Questions and Concerns:

  • The decision not to parent when accompanied by an adoption plan is not abandonment.
  • Adoption is a life transition that can be difficult and emotional.
  • The Children’s Home Society is here to provide personal, professional, and sensative attention to your needs. Counseling services are individualized and confedential.

 Birth parents are often concerned about their child’s legal rights

  • Adoption is permanent and grants a child full membership in the new family as if he or she were born into it.
  • Often unplanned pregnancies appear to have no good solution however, good solutions with positive outcomes occur when birth parents have accurate information that allows them to make fully informed decisions.

Birth parents often deal with the misconception of “giving their baby away” or “rejecting their baby”, when in fact birth parents who choose to make an adoption plan are simply choosing not to parent at this time.  In making an adoption plan the birth parents are keeping the best interest of their child in mind.

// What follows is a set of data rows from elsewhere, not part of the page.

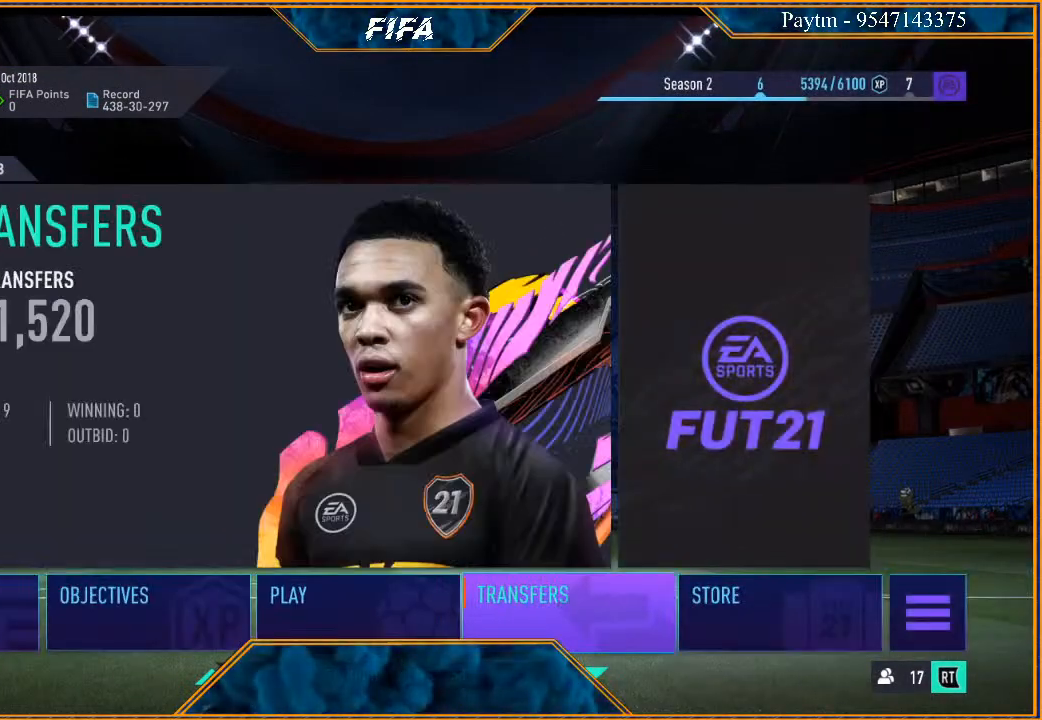
{"buttons": [], "left_stick": "center", "right_stick": "center", "events": [[200, "A", "up"]]}
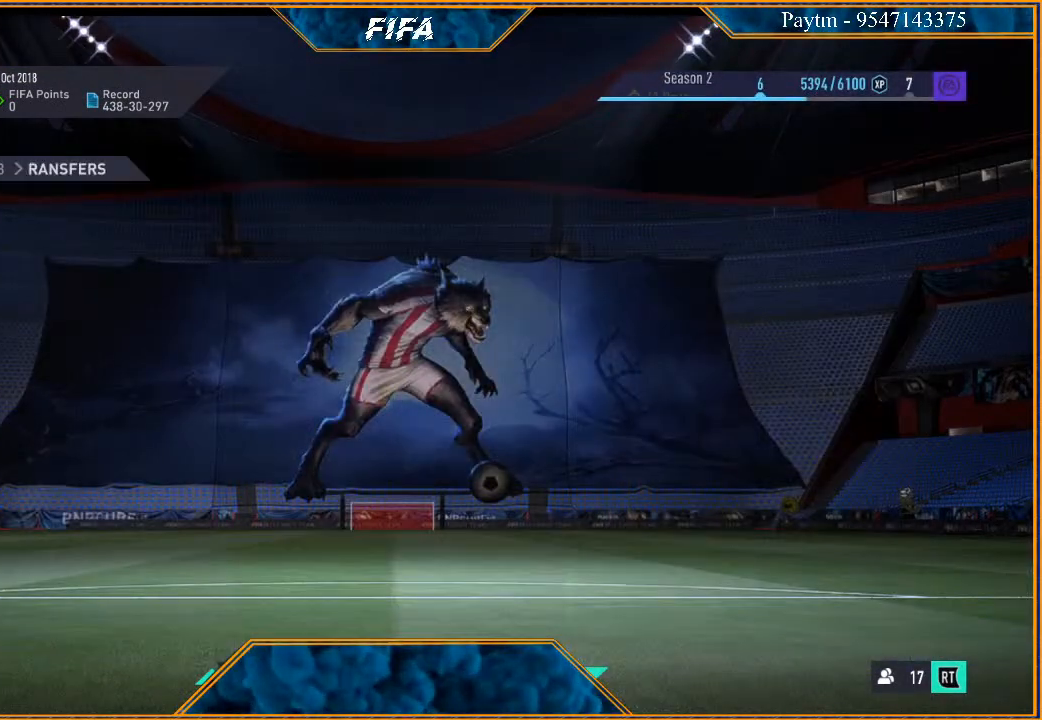
{"buttons": [], "left_stick": "center", "right_stick": "center", "events": []}
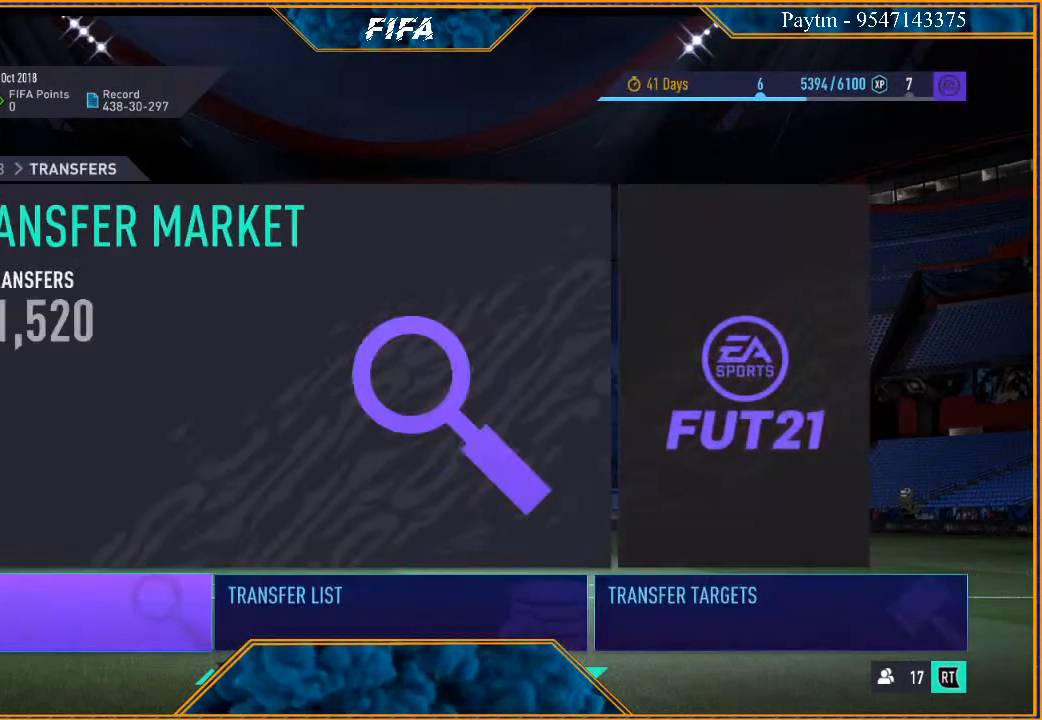
{"buttons": [], "left_stick": "right", "right_stick": "center", "events": [[500, "left_stick", "right"]]}
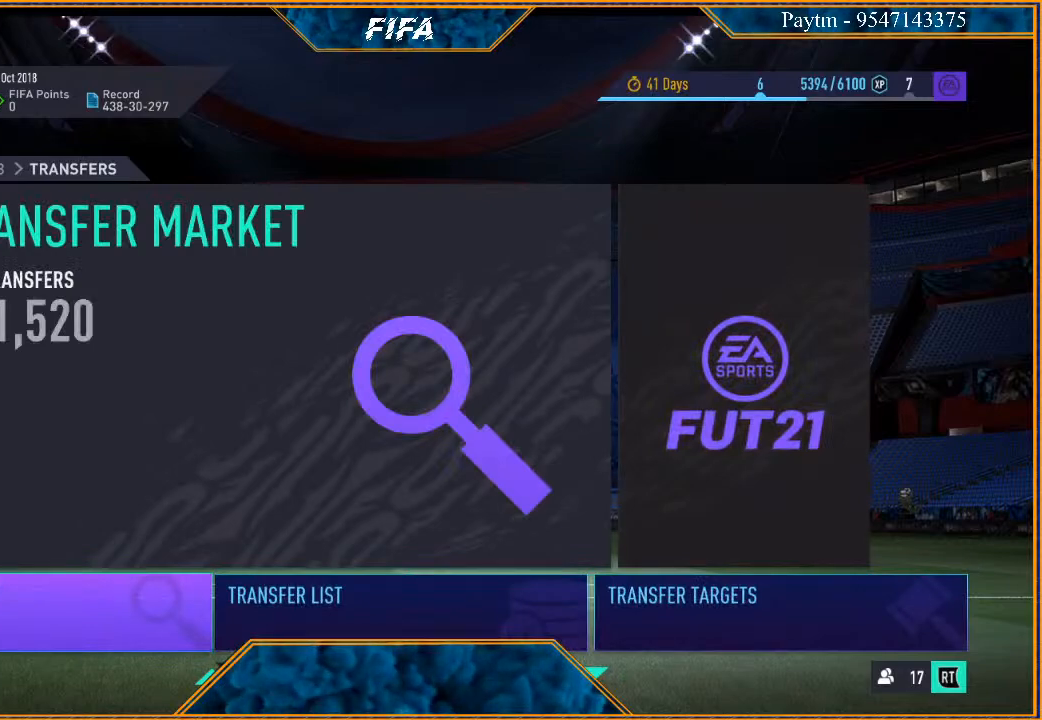
{"buttons": [], "left_stick": "center", "right_stick": "center", "events": [[167, "left_stick", "center"]]}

Birth parents are concerned about the unknown:

  • Who will parent my child?
  • Will the adoptive parents love my child?
  • Will my child resent me for making an adoption plan?
  • Will my child have access to their birth families medical history should they need it in the future?
  • Will my child be able to contact me someday?

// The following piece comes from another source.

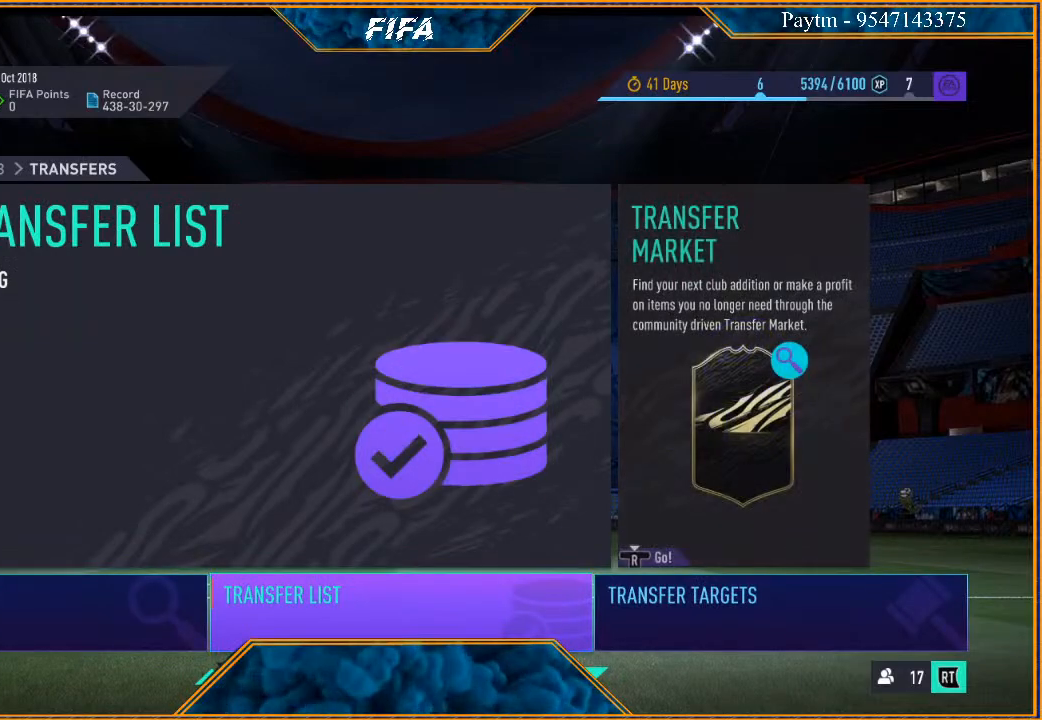
{"buttons": [], "left_stick": "center", "right_stick": "center", "events": []}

These are some of the complex and valid concerns that birth parents consider when thinking about the option of adoption.  The following are some areas to consider:

  • The birth parents can be part of the selection process of the new adoptive parents.  Birth parents are given non-identifiable profiles of families and can actually choose which family they wish to have parent their child.  Adoptive family profiles provide information regarding a family, which includes educational information, financial information, and medical information, their ideas and opinions on parenting and disciplining techniques as well as extended family information.  Pictures and “Dear Birth Parent” letters are also available.
  • Studies show that adoptive families love and nurture children while providing for their needs as well as establishing permanency in their lives.
  •  Studies show that an adoptee expresses gratitude and appreciation to their birth parents for loving them enough to put their interest before their own.
  • Extensive birth information as well as non-identifying medical information regarding the birth parents and their extended family is provided to the adoptive parents at the time of placement.  It is possible for the birth parents to update their medical information by contacting and providing the information to the adoption agency or liaison that assisted in the adoption and that information will then be shared with the adoptive parents.
  • Birth parents have the option of leaving their contact information about themselves should the child request this information when they become adults.  It is important to note that depending upon the type of adoption such as open adoption the child may have access to certain information earlier.